Methicillin-Resistant Staphylococcus aureus (MRSA), 2011

Strains of Staphylococcus aureus that are resistant to methicillin and all available beta-lactam antibiotics are referred to as methicillin-resistant S. aureus (MRSA). Traditional risk factors for healthcare-associated (HA) MRSA include recent hospitalization or surgery, residence in a long-term care facility, and renal dialysis.

In 2005, as part of the EIP Active Bacterial Core surveillance (ABCs) system, we initiated population-based invasive MRSA surveillance in Ramsey County. In 2005, the incidence of invasive MRSA infection in Ramsey County was 19.8 per 100,000 and was 19.4, 18.5 and 19.9 per 100,000 in 2006, 2007, and 2008, respectively. In 2008, surveillance was expanded to include Hennepin County. The incidence rate for MRSA infection in Ramsey and Hennepin Counties was 17.0, 14.0, and 18.2 per 100,000 in 2009, 2010, and 2011, respectively (2011: Ramsey 19.9/100,000 and Hennepin 17.4/100,000). MRSA was most frequently isolated from blood (66%), and 14% (42/302) of the cases died. The rate of invasive MRSA infection acquired in hospitals (hospital-onset or nosocomial) decreased from 5.4 per 100,000 in 2005 to 1.8 in 2011. Twelve percent (37/302) of 2011 reported cases had no reported healthcare-associated risk factors in the year prior to infection. Please refer to the MDH Antibiogram for details regarding antibiotic susceptibility testing results.

Vancomycin-intermediate (VISA) and vancomycin-resistant S. aureus (VRSA) are reportable in Minnesota, as detected and defined according to Clinical and Laboratory Standards Institute approved standards and recommendations: a Minimum Inhibitory Concentration (MIC)=4-8 ug/ml for VISA and MIC<16 ug/ml for VRSA. Patients at risk for VISA and VRSA generally have underlying health conditions such as diabetes and end stage renal disease requiring dialysis, previous MRSA infections, recent hospitalizations, and recent exposure to vancomycin. There have been no VRSA cases in Minnesota. We confirmed 1 VISA case in 2000, 3 cases in 2008, 3 cases in 2009, and 2 cases in 2010. In 2011, 5 VISA cases were reported; 2 were methicillin-susceptible SA (MSSA) and 3 were MRSA. The MSSA cases had a history of immunosuppression; interestingly, there was no prior history of MRSA or recent exposure to vancomycin. The MRSA cases had a history of diabetes or chronic renal insufficiency. One MRSA isolate was daptomycinnon susceptible. Critical illnesses or deaths due to community-associated (CA) S. aureus infection (both methicillin-susceptible and-resistant) are reportable in Minnesota. From 2005-2011, 106 cases of critical illness or death due to community- associated S. aureus infection were reported: 8 (2005), 14 (2006), 16 (2007), 19 (2008), 20 in 2009, 17 (2010), and 12 (2011); 56 (53%) were MRSA and 50 (47%) MSSA. Twenty-six (46%) MRSA cases were male and the median age was 35 years (12 days-88 years); 28 (56%) MSSA cases were male and the median age was 16 years (1 day-78 years). Multifocal infections occurred in 25 cases; 17 MRSA, 8 MSSA. Pneumonia was most frequent with 31 MRSA and 20 MSSA cases, and accounted for 21 (68%) deaths. One MRSA and 8 MSSA had TSS; 3 MRSA and 8 MSSA had endocarditis (5/11 fatal); 20 MRSA and 7 MSSA had skin structure infections. Death occurred in 15 (28%) MRSA and 16 (32%) MSSA cases.

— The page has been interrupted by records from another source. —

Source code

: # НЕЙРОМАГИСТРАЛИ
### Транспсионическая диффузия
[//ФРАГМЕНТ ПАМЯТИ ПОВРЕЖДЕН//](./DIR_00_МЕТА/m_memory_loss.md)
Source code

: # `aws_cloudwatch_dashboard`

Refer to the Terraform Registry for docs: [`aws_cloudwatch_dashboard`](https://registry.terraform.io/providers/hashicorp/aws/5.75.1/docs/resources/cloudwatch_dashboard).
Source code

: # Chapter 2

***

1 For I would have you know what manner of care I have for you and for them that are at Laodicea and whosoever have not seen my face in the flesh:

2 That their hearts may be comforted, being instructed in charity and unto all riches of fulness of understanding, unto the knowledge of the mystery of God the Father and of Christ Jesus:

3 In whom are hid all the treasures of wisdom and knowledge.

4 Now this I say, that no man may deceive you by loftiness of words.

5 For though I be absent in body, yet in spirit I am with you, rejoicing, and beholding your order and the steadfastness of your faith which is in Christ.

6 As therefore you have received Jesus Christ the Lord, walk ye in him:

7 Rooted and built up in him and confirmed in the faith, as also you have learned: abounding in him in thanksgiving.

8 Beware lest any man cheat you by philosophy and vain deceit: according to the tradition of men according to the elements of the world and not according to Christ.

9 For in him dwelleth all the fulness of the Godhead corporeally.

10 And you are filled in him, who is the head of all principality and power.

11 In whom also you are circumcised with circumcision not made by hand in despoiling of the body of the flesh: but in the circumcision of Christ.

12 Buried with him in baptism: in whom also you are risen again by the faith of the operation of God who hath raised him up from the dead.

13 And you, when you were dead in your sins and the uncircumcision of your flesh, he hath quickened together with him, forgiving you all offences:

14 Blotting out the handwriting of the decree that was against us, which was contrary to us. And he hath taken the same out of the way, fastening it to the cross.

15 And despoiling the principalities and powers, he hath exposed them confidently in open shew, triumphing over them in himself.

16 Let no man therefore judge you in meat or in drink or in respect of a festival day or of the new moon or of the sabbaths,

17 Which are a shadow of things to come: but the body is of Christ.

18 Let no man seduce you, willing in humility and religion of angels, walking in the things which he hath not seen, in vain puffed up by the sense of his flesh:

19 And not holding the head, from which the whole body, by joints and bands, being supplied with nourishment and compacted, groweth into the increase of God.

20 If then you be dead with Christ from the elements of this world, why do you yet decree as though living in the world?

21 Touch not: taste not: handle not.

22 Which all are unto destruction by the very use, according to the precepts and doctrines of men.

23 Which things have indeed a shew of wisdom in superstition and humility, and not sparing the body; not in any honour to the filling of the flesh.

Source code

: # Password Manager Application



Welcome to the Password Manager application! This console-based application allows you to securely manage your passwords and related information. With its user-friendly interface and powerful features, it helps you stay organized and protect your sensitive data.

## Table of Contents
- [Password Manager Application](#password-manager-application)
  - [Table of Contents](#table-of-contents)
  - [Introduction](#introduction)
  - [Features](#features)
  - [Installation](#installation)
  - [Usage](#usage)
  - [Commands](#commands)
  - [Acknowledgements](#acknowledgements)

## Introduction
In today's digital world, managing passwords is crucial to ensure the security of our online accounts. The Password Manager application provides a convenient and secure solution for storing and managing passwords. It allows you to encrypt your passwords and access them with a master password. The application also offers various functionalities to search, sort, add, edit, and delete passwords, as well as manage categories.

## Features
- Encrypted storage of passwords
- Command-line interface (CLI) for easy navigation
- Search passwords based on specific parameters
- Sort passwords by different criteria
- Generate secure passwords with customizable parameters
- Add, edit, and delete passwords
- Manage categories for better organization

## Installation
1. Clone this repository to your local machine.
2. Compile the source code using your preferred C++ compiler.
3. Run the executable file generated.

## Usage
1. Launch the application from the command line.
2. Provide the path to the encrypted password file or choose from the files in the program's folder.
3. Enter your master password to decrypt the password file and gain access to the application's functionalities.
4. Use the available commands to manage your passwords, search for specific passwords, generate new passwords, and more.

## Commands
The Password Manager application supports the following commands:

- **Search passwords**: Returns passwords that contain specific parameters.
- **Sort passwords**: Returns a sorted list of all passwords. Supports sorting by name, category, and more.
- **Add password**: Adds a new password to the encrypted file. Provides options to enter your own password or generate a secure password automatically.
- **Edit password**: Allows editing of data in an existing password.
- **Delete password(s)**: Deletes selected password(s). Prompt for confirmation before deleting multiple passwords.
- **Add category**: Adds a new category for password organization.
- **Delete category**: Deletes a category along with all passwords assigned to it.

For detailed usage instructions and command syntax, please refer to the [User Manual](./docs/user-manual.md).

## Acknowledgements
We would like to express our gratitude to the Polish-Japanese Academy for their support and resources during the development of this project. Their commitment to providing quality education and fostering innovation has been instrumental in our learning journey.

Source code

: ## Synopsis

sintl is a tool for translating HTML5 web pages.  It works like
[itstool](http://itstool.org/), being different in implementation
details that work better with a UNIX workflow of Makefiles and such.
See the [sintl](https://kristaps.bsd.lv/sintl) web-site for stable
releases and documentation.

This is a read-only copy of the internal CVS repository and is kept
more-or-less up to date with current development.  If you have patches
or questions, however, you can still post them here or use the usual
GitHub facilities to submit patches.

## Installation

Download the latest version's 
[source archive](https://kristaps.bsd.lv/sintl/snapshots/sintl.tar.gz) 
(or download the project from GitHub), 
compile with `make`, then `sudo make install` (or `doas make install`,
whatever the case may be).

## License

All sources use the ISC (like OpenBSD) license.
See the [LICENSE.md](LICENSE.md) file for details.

PFGE typing and toxin PCR were performed on 45 MRSA and 42 MSSA isolates. Most MRSA isolates belonged to clonal groups associated with CA USA types (80% USA300). There was no change in the number of USA300 MRSA cases over time. MSSA isolates were in clonal groups associated with CA and healthcare-associated USA types.